• _PROBLEM_
This exercise calls for the records to be returned exactly, with images removed.

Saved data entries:
[Start of section]

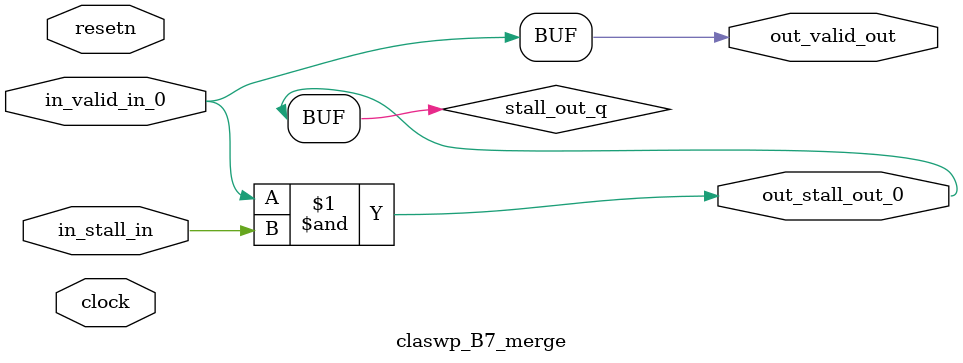
<source format=sv>



(* altera_attribute = "-name AUTO_SHIFT_REGISTER_RECOGNITION OFF; -name MESSAGE_DISABLE 10036; -name MESSAGE_DISABLE 10037; -name MESSAGE_DISABLE 14130; -name MESSAGE_DISABLE 14320; -name MESSAGE_DISABLE 15400; -name MESSAGE_DISABLE 14130; -name MESSAGE_DISABLE 10036; -name MESSAGE_DISABLE 12020; -name MESSAGE_DISABLE 12030; -name MESSAGE_DISABLE 12010; -name MESSAGE_DISABLE 12110; -name MESSAGE_DISABLE 14320; -name MESSAGE_DISABLE 13410; -name MESSAGE_DISABLE 113007; -name MESSAGE_DISABLE 10958" *)
module claswp_B7_merge (
    input wire [0:0] in_stall_in,
    input wire [0:0] in_valid_in_0,
    output wire [0:0] out_stall_out_0,
    output wire [0:0] out_valid_out,
    input wire clock,
    input wire resetn
    );

    wire [0:0] stall_out_q;


    // stall_out(LOGICAL,6)
    assign stall_out_q = in_valid_in_0 & in_stall_in;

    // out_stall_out_0(GPOUT,4)
    assign out_stall_out_0 = stall_out_q;

    // out_valid_out(GPOUT,5)
    assign out_valid_out = in_valid_in_0;

endmodule

</source>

[End of section]

• _RESULT_
<source format=sv>



(* altera_attribute = "-name AUTO_SHIFT_REGISTER_RECOGNITION OFF; -name MESSAGE_DISABLE 10036; -name MESSAGE_DISABLE 10037; -name MESSAGE_DISABLE 14130; -name MESSAGE_DISABLE 14320; -name MESSAGE_DISABLE 15400; -name MESSAGE_DISABLE 14130; -name MESSAGE_DISABLE 10036; -name MESSAGE_DISABLE 12020; -name MESSAGE_DISABLE 12030; -name MESSAGE_DISABLE 12010; -name MESSAGE_DISABLE 12110; -name MESSAGE_DISABLE 14320; -name MESSAGE_DISABLE 13410; -name MESSAGE_DISABLE 113007; -name MESSAGE_DISABLE 10958" *)
module claswp_B7_merge (
    input wire [0:0] in_stall_in,
    input wire [0:0] in_valid_in_0,
    output wire [0:0] out_stall_out_0,
    output wire [0:0] out_valid_out,
    input wire clock,
    input wire resetn
    );

    wire [0:0] stall_out_q;


    // stall_out(LOGICAL,6)
    assign stall_out_q = in_valid_in_0 & in_stall_in;

    // out_stall_out_0(GPOUT,4)
    assign out_stall_out_0 = stall_out_q;

    // out_valid_out(GPOUT,5)
    assign out_valid_out = in_valid_in_0;

endmodule

</source>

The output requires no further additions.